The previous policy recommendation of balancing trade by the use of tariffs, when the market mechanism are not working in a rapid enough manner to balance trade on its own, is a kind of Keynesian response to the problem.
The problem addressed by Keynesian economics is a recession, where unemployment is high and production is below the potential production levels. The market forces will, in the long run, bring the production levels up and the unemployment levels down, but not in a timely manner that is acceptable to society. And as Keynes said "in the long run, we are all dead". Instead, Keynes argued that the government needs to take an active role in returning the economy to a level of its potential output and employment to normal levels.
Similarly, the imbalance of trade over long periods, and in particular, the running of trade deficits over those long periods, also causes economic dislocations that are adverse to the economic prosperity of society and long term economic growth. Thus, the government must also take an active approach in dealing with the long term trade deficits by taking actions which will move trade back to a state of balance. The government needs to approach long term trade imbalances with the same urgency as it does recessions.
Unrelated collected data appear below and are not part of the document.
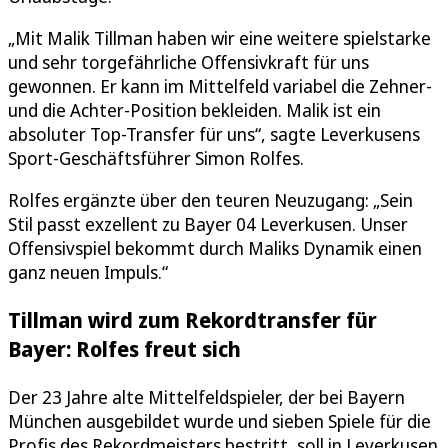
„Mit Malik Tillman haben wir eine weitere spielstarke
und sehr torgefährliche Offensivkraft für uns
gewonnen. Er kann im Mittelfeld variabel die Zehner-
und die Achter-Position bekleiden. Malik ist ein
absoluter Top-Transfer für uns“, sagte Leverkusens
Sport-Geschäftsführer Simon Rolfes.
Rolfes ergänzte über den teuren Neuzugang: „Sein
Stil passt exzellent zu Bayer 04 Leverkusen. Unser
Offensivspiel bekommt durch Maliks Dynamik einen
ganz neuen Impuls.“
Tillman wird zum Rekordtransfer für
Bayer: Rolfes freut sich
Der 23 Jahre alte Mittelfeldspieler, der bei Bayern
München ausgebildet wurde und sieben Spiele für die
Profis des Rekordmeisters bestritt, soll in Leverkusen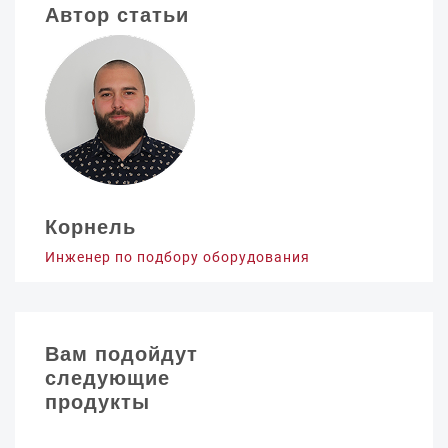
Автор статьи
Корнель
Инженер по подбору оборудования
Вам подойдут
следующие
продукты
The previous post examined the time scale of the long term run of trade deficits and found that the deficits had continued for many decades, and it would be at least 50 years, and probably much longer, before any market mechanism caused anual trade to return to a balanced condition. This did not include the additional time needed to run surpluses to pay down the accumulated trade debt, which we can only assume would be a similar time scale of decades. It also looked at the time scale of the beginning of adverse effects of these deficits and found that they start to occur in only one to few years, which is much less than the time scale over which the market actions are operating Thus, some action needed by the federal government to counter these trade deficits and return trade to a balanced condition within a few years of the beginning of persistent trade deficits.
The Great Depression showed that government intervention is required when the difference between what the economy could do and what it is doing is great. Similarly, the Great Recession has shown that the government can't ignore trade when dealing with a recession, but needs to address trade imbalances when they become persistent to avoid the harmful dislocations that long term deficits produce.